According to the U.S. Census Bureau, in 1900, only one in eight Americans was of a race other than white. Today that ratio is one in four, and by 2050, an estimated one in three Americans will be African American, Hispanic, Native American, or Asian / Pacific Islander.
We all understand and have heard and read that shifting demographics in the United States affect communities and should compel camp professionals to ask the questions: Does our camp reflect the faces of a diverse community? Who are the children and staff that make up our camp communities? How can we ensure that we deliver the highest quality, most culturally sensitive camp programs?

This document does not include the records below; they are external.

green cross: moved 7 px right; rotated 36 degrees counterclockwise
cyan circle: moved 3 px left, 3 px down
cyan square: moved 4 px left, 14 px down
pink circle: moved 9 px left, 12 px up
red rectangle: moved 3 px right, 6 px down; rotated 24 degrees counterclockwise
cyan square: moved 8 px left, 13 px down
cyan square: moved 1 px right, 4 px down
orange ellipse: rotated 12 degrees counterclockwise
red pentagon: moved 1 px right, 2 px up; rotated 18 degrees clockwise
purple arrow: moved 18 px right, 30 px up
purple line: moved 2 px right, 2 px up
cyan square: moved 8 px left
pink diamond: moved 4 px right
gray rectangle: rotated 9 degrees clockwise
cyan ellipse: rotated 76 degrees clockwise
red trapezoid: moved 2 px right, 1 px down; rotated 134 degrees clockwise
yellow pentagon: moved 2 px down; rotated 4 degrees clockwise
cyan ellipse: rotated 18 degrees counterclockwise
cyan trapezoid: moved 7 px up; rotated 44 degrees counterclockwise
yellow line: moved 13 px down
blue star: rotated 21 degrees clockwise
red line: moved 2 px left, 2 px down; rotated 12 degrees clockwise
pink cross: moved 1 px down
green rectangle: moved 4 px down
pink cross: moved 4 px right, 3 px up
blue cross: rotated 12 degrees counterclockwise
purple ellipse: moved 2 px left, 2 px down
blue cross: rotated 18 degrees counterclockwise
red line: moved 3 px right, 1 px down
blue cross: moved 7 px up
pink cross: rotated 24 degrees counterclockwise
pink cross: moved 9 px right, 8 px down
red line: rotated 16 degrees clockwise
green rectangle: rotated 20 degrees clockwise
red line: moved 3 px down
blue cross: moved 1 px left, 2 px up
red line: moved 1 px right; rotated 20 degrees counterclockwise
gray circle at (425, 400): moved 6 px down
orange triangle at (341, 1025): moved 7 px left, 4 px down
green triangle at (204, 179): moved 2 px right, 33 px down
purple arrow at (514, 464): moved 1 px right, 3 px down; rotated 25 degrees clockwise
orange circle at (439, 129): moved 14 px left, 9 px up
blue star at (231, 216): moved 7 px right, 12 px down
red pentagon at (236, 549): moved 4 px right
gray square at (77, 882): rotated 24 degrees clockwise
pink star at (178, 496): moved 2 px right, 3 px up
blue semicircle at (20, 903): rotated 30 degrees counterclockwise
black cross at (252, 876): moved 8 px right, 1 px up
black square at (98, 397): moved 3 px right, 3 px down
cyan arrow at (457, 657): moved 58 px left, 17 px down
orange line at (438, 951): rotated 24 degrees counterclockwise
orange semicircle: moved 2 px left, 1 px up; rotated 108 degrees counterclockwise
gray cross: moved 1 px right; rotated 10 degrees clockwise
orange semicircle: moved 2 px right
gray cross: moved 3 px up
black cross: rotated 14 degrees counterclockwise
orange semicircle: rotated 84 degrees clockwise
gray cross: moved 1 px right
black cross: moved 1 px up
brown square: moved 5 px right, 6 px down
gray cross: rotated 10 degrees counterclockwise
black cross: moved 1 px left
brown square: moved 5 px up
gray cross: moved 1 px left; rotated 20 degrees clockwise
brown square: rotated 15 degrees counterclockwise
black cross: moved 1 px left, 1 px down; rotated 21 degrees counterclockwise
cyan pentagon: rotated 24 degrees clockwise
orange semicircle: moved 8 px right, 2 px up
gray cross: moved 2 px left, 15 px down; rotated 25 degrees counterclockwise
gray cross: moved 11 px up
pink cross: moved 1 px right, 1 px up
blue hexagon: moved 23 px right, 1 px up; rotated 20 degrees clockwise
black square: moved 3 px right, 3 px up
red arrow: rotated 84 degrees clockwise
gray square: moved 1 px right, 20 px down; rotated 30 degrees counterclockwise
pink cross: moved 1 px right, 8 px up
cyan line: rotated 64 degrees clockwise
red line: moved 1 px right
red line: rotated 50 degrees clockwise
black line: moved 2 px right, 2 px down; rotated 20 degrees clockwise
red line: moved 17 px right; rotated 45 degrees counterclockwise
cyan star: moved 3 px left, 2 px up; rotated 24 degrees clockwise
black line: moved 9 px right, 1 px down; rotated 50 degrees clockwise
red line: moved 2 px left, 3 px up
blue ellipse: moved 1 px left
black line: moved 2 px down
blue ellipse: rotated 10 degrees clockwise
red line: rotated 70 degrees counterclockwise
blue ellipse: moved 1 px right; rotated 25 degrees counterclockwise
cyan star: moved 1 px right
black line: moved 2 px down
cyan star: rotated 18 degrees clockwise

Camps are finding themselves in the middle of a drastic demographic shift. Recruiting campers from schools and communities that used to be primarily Caucasian may now be 25 percent African American and 15 percent Hispanic. A camp accustomed to operating within a European cultural context can struggle to engage new campers. The potential campers’ families view the camp as an organization that is run by and serves Caucasian children only. In order for the camp to engage new families, it has to learn about the social organization and leadership of diverse families and how to communicate with them in culturally appropriate ways, or its survival is compromised.
Diversity is a reality. Because social and economic change is here, camps must understand the need for cultural competence. If camps don’t improve, it will be a challenge for them to fulfill the social contract made with families — that the skills a child learns at camp will contribute to his or her success in the classroom and make him or her a successful, contributing adult in the future. A diverse camp community will ensure that the promise we make to families is fulfilled.
Building a camp’s cultural competence:
- Increases respect and mutual understanding among those involved.
- Increases creativity in problem solving through new perspectives, ideas, and strategies.
- Decreases unwanted surprises that might slow progress.
- Increases participation and involvement of other cultural groups.
- Increases trust and cooperation.
- Helps overcome fear of mistakes, competition, or conflict.
- Helps defy myths.
- Promotes inclusion and equality.
The need for a camp’s quality has been accepted as a mantra, but the imperative for diversity is often marginalized rather than accepted as central to the quality equation in ACA camps.
The data on our camp’s diversity is a call to action. It is urgent to our relevance to infuse the issues of camper-staff diversity and cultural competence into our conversations, at both the local and national levels, with the same vigor and frequency as we talk about standards.